**THE TASK:** Reproduce all of the following material word for word, but leave the pictures out of your reply.

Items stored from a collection
** Start **
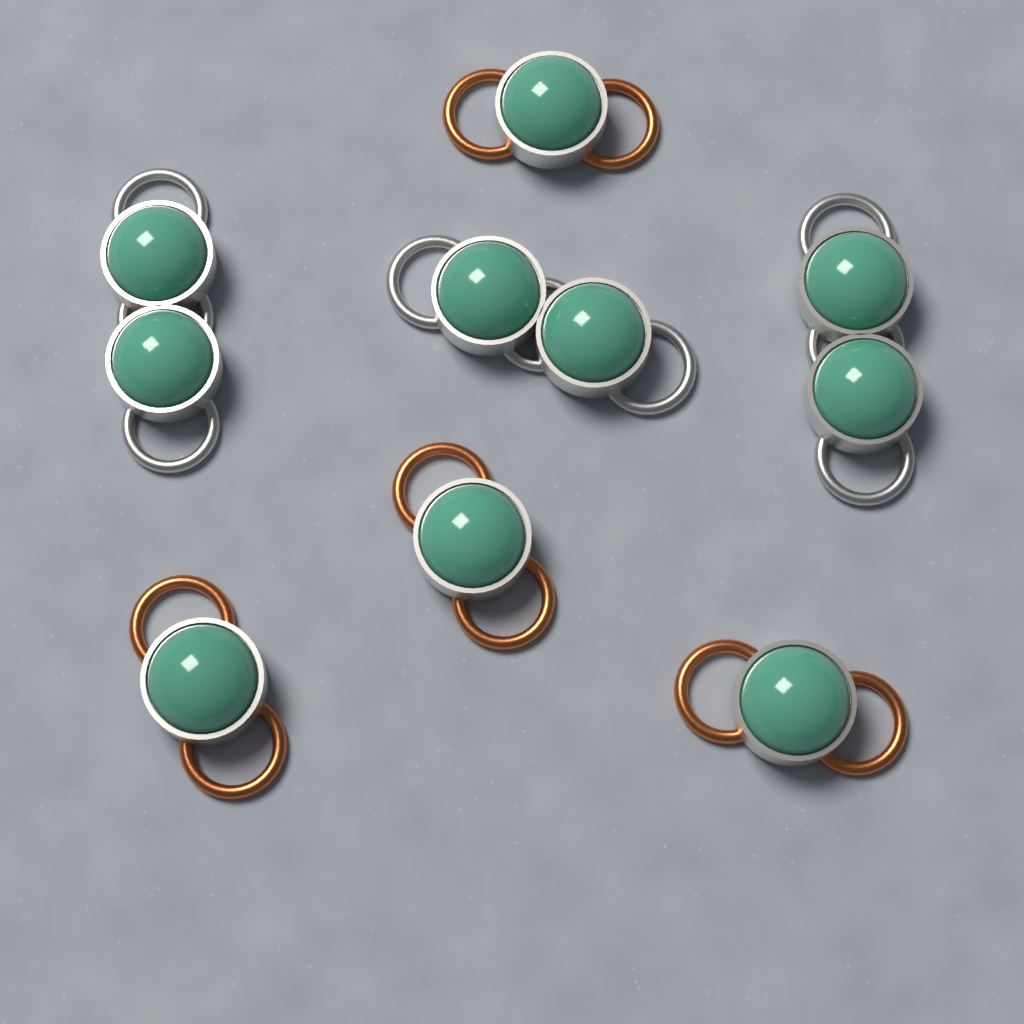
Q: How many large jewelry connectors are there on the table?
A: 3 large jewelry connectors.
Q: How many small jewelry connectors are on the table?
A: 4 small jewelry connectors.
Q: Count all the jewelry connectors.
** End **
**COMPLETE ANSWER:**
Q: How many large jewelry connectors are there on the table?
A: 3 large jewelry connectors.
Q: How many small jewelry connectors are on the table?
A: 4 small jewelry connectors.
Q: Count all the jewelry connectors.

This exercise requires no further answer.